Since we want xbar to be within 1 point of μ, we can consider this as 1 standard deviation. Therefore, we need to find the standard deviation x such that 99.7% of xbar values fall within 1 point of μ.

Using the empirical rule, we know that 99.7% corresponds to 3 standard deviations. Thus, we can set up the following equation:
3x = 1

Solving for x, we get:
x = 1/3

Therefore, the standard deviation x must be 1/3.

(b) To reduce the standard deviation of xbar to the value found in part (a), we need to determine the sample size (n).

The formula for the standard deviation of xbar (σxbar) is given by:
σxbar = σ / √n

We want σxbar to be equal to 1/3 (found in part (a)). Therefore, we can set up the equation:
1/3 = 6.4 / √n

Solving for n:
√n = (6.4 * 3) / 1
√n = 19.2
n = (19.2)^2 = 368.64

Therefore, we need a sample size of at least 369 students in order to reduce the standard deviation of xbar to the desired value.

To estimate the mean score (μ) of those who took the Medical College Admission Test, we will obtain the scores of a Simple Random Sample (SRS) of students.
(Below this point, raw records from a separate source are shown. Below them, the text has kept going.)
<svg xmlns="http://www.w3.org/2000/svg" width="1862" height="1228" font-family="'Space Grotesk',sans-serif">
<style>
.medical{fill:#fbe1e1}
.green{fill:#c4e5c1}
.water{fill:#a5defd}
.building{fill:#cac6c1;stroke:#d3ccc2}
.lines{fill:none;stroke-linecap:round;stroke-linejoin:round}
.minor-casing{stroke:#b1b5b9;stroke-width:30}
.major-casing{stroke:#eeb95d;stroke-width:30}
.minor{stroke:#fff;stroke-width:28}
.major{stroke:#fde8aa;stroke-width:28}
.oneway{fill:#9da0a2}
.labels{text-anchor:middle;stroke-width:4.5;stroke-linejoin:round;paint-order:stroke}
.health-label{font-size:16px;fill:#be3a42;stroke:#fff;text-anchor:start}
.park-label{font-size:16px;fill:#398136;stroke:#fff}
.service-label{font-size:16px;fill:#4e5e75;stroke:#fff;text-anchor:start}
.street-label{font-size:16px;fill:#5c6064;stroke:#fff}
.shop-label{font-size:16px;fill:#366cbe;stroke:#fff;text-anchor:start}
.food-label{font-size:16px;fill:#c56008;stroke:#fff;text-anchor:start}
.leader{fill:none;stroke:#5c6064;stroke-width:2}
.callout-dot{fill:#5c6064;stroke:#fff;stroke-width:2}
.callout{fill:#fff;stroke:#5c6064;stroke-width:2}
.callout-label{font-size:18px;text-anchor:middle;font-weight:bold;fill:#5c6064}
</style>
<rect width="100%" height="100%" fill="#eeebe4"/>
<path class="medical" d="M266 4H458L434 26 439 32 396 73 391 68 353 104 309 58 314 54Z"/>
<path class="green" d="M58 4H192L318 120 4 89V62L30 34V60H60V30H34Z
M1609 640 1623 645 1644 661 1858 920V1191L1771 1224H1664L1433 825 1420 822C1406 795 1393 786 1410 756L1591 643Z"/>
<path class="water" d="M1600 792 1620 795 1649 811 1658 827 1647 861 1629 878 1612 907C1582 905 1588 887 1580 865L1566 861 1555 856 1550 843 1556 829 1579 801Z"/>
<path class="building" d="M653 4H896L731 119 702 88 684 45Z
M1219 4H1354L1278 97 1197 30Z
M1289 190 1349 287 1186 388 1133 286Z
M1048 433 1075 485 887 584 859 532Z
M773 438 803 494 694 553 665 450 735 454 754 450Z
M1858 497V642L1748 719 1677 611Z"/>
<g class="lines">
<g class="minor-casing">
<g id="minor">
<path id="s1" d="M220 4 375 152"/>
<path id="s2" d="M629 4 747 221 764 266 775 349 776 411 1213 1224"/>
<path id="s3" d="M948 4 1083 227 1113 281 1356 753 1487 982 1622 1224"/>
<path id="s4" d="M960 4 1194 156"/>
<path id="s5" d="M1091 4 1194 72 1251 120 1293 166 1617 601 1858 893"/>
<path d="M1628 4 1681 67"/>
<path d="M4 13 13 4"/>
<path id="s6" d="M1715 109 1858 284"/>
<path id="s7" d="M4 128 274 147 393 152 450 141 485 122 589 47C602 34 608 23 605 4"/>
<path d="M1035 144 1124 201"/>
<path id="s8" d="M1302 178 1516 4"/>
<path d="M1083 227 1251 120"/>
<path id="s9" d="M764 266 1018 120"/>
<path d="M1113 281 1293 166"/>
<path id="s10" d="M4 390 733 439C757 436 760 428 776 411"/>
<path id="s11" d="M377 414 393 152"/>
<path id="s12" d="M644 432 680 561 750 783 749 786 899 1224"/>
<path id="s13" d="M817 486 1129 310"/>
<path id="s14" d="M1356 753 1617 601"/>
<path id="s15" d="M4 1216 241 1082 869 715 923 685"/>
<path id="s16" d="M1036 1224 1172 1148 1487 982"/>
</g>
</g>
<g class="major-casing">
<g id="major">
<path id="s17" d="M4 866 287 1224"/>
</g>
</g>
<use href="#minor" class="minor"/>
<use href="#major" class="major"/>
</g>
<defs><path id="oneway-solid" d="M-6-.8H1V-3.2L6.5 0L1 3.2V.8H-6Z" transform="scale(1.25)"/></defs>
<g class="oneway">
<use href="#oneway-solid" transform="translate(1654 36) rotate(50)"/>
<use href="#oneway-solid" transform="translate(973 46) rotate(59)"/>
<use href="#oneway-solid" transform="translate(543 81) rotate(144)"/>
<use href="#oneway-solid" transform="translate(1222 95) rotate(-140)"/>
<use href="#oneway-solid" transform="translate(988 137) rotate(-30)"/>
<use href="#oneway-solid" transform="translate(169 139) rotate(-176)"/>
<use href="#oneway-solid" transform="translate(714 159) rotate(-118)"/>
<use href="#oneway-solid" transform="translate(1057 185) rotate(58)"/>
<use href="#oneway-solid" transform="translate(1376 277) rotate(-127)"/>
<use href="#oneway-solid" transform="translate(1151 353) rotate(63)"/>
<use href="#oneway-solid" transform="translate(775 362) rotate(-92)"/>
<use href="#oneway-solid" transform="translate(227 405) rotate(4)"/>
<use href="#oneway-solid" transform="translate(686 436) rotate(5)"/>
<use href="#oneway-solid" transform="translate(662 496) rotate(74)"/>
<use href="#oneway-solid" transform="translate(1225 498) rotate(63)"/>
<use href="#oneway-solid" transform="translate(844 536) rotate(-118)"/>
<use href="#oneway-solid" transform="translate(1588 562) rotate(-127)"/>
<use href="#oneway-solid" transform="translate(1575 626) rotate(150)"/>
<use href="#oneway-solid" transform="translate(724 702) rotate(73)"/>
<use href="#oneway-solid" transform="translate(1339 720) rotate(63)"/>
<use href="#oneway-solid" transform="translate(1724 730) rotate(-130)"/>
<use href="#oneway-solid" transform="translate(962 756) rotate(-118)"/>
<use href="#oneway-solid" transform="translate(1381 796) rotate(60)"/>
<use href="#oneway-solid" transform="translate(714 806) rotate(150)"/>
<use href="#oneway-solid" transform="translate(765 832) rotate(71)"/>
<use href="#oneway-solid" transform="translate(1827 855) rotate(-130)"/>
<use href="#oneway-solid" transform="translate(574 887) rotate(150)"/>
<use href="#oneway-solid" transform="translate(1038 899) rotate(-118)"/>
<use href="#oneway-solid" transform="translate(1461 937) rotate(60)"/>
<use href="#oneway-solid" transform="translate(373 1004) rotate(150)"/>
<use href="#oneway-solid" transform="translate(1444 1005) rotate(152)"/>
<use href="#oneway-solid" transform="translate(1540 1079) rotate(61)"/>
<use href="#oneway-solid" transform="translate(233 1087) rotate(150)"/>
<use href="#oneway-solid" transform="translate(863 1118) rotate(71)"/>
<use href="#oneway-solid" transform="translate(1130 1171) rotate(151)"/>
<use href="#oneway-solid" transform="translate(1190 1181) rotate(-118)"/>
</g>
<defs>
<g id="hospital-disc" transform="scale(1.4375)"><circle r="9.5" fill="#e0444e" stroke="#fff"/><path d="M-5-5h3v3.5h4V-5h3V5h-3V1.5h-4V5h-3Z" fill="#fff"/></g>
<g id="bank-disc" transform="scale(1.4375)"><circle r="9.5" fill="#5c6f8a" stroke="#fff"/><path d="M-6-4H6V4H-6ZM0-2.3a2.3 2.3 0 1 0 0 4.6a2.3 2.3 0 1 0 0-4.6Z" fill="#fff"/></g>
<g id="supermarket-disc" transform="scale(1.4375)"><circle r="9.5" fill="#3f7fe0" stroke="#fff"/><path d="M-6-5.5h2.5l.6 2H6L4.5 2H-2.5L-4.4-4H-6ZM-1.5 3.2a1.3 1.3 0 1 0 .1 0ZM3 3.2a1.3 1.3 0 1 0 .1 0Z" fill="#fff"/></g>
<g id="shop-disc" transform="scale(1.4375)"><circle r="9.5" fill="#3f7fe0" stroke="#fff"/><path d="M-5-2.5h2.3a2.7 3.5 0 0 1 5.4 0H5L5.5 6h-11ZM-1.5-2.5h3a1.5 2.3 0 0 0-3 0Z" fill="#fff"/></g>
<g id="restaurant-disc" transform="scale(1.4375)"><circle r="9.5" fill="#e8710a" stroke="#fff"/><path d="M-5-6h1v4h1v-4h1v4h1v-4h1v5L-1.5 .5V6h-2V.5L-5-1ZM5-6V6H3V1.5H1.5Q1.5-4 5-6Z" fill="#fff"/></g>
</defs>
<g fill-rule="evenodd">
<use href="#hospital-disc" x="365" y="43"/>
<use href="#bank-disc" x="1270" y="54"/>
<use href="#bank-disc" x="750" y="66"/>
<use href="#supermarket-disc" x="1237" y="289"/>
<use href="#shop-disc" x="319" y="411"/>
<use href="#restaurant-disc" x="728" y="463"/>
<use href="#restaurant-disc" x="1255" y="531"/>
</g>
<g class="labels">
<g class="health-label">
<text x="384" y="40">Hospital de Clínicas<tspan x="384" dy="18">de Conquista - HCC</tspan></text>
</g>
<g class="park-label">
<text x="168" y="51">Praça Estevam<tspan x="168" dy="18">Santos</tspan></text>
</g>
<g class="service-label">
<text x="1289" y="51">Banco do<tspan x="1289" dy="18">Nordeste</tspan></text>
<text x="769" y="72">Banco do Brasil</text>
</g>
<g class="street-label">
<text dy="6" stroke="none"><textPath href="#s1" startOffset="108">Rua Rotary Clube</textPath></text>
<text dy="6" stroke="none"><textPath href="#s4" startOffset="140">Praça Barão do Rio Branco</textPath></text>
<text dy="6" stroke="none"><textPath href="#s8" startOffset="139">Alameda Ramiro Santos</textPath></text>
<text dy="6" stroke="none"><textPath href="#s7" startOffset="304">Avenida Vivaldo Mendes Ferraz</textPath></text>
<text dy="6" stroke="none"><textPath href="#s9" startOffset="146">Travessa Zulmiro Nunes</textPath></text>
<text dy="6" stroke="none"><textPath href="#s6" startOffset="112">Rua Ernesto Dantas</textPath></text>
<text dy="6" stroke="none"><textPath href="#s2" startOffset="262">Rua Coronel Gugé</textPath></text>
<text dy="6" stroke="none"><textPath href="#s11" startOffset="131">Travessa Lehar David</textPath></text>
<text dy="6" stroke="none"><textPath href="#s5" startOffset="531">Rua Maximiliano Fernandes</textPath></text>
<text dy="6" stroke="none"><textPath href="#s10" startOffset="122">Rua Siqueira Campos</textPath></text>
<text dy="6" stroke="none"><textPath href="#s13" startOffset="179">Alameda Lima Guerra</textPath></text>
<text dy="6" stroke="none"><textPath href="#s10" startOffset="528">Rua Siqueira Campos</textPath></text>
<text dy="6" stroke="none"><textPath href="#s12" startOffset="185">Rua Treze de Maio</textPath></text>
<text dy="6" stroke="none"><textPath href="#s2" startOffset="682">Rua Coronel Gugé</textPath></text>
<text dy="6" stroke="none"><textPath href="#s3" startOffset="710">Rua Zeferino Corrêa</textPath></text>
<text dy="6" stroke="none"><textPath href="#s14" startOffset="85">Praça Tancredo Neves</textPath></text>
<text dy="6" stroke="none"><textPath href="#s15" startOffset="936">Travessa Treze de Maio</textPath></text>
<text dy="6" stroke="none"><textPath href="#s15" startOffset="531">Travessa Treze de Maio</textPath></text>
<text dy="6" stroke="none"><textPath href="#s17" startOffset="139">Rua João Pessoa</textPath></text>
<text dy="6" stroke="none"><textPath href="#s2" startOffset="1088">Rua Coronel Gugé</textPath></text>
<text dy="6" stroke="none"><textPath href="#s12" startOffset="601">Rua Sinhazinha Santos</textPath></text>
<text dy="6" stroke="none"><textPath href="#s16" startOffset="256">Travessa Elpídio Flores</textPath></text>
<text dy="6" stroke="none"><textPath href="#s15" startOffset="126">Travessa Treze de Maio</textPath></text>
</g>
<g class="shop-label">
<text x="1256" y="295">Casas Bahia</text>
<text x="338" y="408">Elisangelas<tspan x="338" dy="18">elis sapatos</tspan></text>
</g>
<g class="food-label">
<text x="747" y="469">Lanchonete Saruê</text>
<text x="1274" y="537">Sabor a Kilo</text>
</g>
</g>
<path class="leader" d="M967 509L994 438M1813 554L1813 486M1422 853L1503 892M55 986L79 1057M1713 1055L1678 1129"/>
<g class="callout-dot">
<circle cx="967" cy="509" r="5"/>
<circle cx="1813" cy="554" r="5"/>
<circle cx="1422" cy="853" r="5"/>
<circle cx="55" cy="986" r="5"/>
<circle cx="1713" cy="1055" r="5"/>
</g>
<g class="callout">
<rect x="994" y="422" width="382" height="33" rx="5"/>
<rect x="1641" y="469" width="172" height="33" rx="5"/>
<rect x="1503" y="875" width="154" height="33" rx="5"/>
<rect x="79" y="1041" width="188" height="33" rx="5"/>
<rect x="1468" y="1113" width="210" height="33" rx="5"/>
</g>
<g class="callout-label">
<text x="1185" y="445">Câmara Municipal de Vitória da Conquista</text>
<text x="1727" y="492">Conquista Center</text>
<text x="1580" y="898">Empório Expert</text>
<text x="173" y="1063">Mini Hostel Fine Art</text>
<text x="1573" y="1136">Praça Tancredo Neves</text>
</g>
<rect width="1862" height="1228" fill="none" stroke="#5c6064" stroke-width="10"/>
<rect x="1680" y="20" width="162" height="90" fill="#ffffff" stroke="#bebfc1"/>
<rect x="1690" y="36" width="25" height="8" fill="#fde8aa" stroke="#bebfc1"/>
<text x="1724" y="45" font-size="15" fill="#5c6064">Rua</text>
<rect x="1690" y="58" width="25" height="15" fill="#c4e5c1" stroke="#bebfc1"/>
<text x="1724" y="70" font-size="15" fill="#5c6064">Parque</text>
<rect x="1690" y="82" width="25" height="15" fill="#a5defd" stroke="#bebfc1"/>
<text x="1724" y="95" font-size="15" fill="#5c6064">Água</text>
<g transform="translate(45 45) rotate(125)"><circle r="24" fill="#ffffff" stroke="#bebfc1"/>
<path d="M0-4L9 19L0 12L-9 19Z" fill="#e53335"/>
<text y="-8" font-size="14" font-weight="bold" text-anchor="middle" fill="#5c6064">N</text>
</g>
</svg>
From published information, we know that the scores are approximately normally distributed with a standard deviation of 6.4.

(a) To estimate μ with an error of no more than 1 point in either direction, we want our sample mean (x̄) to fall within 1 point of μ. Using the 68–95–99.7 rule, we know that approximately 99.7% of all samples will fall within 3 standard deviations of the population mean.

Therefore, we need to find the standard deviation (σ) of x, so that 99.7% of all samples give an x̄ within 1 point of μ. Since 3 standard deviations cover 99.7% of the samples, we set up the following equation:

3σ = 1

Now we solve for σ:

σ = 1/3

So, the standard deviation of x must be 1/3.

(b) To reduce the standard deviation of x̄ to the value found in part (a), we need to determine the required sample size.

The standard deviation of x̄, also known as the standard error (SE) of the mean, is given by σ/√n, where n is the sample size. We want σ/√n to be equal to 1/3.

Therefore, we set up the equation:

1/3 = 6.4/√n

Now we solve for n:

√n = 6.4/(1/3)
√n = 6.4 * 3
√n = 19.2
n = (19.2)^2
n ≈ 369.64

So, we need a sample size of at least 370 in order to reduce the standard deviation of x̄ to the value found in part (a).